Dietary inflammatory index and bladder cancer risk: a prospective study.

机构信息

Department of Urology, First Affiliated Hospital, School of Medicine, Zhejiang University, Hangzhou, 310003, China.

Cancer Prevention and Control Program, University of South Carolina, Columbia, SC, 29208, USA.

出版信息

Eur J Clin Nutr. 2020 Oct;74(10):1428-1433. doi: 10.1038/s41430-020-0602-y. Epub 2020 Mar 19.

Abstract

BACKGROUND

Dietary factors may play a role in bladder cancer etiology through modulation of inflammation. The purpose of this study was to examine the relationship between the inflammatory potential of diet, as estimated by the Dietary Inflammatory Index (DII), and bladder cancer risk.

METHODS

Energy-adjusted DII (E-DII) scores were computed among 101,721 participants in the Prostate, Lung, Colorectal, and Ovarian (PLCO) study. Hazard ratios (HRs) and 95% confidence intervals (CIs) were estimated using Cox regression analysis stratified by sex, with adjustment for smoking status and other confounding.

RESULTS

Over a median of 12.5 years of follow-up, 776 bladder cancer cases were diagnosed. E-DII scores were not associated with bladder cancer risk in the multivariable models.
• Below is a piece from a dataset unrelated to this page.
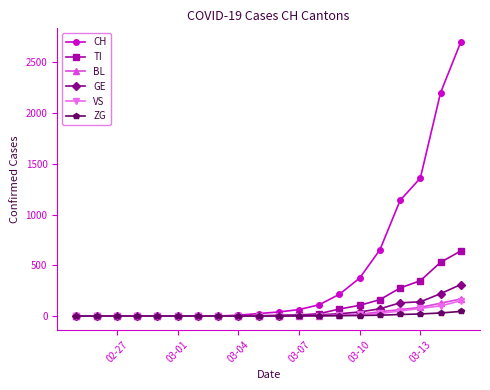

What is the average value of the ZG series?

6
The HRs (95% CIs) in the highest compared with the lowest E-DII quintile were 0.90 (0.70-1.17) and 1.22 (0.72-2.06) for men and women, respectively. The associations did not differ when DII score was set as a continuous variable. The HRs (95% CIs) of one-unit increment in the E-DII for bladder cancer risk were 0.99 (0.96-1.02) and 1.01 (0.94-1.10) for men and women, respectively.

CONCLUSIONS

Our study does not support an association between inflammatory potential of diet, as estimated by the E-DII, and bladder cancer risk.

摘要

背景

饮食因素可能通过调节炎症在膀胱癌发病机制中起作用。本研究旨在研究饮食的炎症潜力(通过饮食炎症指数[DII]来估计)与膀胱癌风险之间的关系。

方法

在前列腺癌、肺癌、结直肠癌和卵巢癌(PLCO)研究中,对 101721 名参与者进行了能量调整的 DII(E-DII)评分计算。使用 Cox 回归分析按性别分层,调整吸烟状况和其他混杂因素,估计危险比(HR)和 95%置信区间(CI)。

结果

在中位 12.5 年的随访期间,诊断出 776 例膀胱癌病例。在多变量模型中,E-DII 评分与膀胱癌风险无关。与最低 E-DII 五分位数相比,最高 E-DII 五分位数的 HR(95%CI)分别为男性 0.90(0.70-1.17)和女性 1.22(0.72-2.06)。当 DII 评分设为连续变量时,关联没有差异。E-DII 每增加一个单位,男性和女性膀胱癌风险的 HR(95%CI)分别为 0.99(0.96-1.02)和 1.01(0.94-1.10)。

结论

我们的研究不支持饮食炎症潜力(通过 E-DII 估计)与膀胱癌风险之间的关联。